# What you should do
Take the line that contains "Wait an e-mail" as the first line and the last line of the material below as the final one; reproduce exactly the lines between, inclusive.

# Source records
_ _ _ _ _

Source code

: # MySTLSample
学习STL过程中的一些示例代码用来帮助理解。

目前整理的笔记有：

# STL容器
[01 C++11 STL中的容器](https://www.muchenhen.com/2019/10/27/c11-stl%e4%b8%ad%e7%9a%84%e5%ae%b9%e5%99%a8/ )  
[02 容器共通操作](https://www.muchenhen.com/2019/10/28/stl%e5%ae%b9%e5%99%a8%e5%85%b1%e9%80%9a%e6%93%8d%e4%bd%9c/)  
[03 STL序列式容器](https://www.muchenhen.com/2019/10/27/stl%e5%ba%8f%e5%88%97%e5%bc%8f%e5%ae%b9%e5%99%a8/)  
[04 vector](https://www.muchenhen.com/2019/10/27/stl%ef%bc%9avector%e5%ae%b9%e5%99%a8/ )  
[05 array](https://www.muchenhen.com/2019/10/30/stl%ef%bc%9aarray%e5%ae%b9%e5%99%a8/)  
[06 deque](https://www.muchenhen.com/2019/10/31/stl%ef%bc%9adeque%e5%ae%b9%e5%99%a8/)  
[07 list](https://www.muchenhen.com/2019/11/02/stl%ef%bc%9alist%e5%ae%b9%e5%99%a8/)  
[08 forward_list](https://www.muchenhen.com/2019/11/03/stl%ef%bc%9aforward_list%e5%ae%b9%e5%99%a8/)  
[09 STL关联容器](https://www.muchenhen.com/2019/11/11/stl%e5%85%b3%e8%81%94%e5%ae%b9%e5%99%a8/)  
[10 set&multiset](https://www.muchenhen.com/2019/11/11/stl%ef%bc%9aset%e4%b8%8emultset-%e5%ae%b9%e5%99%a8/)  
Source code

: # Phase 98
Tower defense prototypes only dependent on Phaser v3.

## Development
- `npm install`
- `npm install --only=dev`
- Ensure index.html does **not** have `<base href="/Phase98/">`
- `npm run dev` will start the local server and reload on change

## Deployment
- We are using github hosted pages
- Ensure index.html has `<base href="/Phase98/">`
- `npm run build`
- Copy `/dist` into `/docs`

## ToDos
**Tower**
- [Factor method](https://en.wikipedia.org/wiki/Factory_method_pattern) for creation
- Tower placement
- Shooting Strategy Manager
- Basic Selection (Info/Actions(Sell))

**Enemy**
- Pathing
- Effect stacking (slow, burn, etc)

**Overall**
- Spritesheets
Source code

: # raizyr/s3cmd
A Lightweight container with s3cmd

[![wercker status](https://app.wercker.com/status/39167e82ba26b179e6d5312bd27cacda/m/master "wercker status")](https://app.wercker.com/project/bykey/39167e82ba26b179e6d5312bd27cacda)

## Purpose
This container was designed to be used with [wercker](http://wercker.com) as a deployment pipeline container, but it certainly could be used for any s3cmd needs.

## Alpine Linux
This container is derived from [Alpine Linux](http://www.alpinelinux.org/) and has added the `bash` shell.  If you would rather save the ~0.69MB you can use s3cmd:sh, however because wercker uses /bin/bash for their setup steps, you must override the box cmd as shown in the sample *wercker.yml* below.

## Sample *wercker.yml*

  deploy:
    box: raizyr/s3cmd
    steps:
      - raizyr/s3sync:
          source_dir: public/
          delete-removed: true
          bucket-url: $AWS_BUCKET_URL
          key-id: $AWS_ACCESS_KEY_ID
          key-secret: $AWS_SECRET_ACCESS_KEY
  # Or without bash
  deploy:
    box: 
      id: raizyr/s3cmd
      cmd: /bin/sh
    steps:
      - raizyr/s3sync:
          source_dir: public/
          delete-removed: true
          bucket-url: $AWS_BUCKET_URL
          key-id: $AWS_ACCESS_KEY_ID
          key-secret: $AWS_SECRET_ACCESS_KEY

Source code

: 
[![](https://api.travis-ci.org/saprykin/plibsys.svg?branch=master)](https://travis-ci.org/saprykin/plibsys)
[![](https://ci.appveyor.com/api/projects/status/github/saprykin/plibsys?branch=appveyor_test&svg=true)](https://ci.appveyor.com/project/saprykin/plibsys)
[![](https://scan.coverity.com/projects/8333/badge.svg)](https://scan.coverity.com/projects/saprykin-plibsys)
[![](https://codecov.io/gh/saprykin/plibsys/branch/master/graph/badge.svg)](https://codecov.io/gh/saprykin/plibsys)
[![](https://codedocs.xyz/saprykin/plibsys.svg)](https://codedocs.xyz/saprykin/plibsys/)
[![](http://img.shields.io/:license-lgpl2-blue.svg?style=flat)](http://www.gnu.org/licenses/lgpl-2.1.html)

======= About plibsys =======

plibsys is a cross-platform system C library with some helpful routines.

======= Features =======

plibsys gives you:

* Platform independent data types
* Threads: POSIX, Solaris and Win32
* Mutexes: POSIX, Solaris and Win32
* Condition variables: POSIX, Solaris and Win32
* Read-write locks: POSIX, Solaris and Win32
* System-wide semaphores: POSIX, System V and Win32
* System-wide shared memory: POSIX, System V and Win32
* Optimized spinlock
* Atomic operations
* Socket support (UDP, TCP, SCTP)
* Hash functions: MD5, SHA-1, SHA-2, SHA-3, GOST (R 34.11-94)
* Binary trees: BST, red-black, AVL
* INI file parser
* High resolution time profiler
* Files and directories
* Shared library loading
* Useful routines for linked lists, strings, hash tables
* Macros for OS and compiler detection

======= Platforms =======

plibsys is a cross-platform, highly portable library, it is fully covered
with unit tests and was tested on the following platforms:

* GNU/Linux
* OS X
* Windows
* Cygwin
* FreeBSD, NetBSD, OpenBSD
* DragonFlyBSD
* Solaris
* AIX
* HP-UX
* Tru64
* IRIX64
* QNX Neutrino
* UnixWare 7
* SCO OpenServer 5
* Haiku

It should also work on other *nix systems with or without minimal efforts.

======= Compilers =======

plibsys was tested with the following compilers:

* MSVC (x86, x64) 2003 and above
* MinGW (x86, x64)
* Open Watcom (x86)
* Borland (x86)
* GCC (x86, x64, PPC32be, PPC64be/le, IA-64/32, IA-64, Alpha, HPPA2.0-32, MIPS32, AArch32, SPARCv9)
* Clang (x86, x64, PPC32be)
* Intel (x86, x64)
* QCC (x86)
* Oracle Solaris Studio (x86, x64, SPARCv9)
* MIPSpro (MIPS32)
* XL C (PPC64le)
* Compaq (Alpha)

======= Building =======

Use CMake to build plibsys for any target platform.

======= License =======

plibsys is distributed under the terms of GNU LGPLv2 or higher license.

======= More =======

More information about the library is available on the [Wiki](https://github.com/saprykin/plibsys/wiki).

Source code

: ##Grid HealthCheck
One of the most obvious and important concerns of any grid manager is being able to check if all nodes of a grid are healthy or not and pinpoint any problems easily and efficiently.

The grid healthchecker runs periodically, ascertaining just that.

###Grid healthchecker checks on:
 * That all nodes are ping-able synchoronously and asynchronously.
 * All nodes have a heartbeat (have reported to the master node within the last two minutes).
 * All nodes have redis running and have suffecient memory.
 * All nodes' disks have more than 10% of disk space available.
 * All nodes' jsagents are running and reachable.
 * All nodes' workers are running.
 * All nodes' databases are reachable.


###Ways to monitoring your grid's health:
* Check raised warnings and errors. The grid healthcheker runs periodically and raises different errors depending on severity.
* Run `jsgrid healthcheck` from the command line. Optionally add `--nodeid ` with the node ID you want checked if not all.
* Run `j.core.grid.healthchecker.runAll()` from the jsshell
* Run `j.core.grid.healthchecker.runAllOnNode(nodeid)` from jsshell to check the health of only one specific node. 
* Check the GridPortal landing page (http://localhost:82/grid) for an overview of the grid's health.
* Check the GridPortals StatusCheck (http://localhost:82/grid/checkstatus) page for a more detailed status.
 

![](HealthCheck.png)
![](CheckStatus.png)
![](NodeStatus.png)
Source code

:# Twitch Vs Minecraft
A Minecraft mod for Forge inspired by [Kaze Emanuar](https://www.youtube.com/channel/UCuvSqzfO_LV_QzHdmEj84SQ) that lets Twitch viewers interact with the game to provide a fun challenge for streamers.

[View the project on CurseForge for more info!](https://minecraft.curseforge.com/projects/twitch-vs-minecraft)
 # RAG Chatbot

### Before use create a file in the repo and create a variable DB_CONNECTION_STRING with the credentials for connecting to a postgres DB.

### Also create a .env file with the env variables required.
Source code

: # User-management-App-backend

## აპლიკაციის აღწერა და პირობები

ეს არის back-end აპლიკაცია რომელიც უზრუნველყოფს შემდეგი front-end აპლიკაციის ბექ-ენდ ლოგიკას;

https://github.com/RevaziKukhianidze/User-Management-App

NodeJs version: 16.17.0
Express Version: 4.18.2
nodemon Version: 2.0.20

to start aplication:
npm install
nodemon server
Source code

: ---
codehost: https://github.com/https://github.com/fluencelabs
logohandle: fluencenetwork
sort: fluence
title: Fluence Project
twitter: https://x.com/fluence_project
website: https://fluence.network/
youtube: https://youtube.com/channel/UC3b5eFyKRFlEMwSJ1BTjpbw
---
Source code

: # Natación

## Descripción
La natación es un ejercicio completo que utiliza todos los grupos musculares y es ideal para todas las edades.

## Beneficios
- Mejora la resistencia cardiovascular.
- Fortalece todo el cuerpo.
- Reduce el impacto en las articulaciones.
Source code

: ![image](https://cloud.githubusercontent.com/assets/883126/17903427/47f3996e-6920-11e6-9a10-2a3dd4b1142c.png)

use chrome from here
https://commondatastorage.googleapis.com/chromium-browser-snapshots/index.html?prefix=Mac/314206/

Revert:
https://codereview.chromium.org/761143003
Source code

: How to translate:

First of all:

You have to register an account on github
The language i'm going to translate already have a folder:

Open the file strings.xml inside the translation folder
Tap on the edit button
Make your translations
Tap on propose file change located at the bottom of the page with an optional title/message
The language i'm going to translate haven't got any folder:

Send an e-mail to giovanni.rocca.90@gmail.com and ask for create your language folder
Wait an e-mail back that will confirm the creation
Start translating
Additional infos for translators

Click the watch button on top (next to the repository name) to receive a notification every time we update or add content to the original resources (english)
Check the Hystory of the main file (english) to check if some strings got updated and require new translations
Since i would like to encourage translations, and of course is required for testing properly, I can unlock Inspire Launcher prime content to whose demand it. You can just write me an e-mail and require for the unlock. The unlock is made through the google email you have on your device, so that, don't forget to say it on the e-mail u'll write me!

_ _ _ _ _

# Solution for this problem
Wait an e-mail back that will confirm the creation
Start translating
Additional infos for translators

Click the watch button on top (next to the repository name) to receive a notification every time we update or add content to the original resources (english)
Check the Hystory of the main file (english) to check if some strings got updated and require new translations
Since i would like to encourage translations, and of course is required for testing properly, I can unlock Inspire Launcher prime content to whose demand it. You can just write me an e-mail and require for the unlock. The unlock is made through the google email you have on your device, so that, don't forget to say it on the e-mail u'll write me!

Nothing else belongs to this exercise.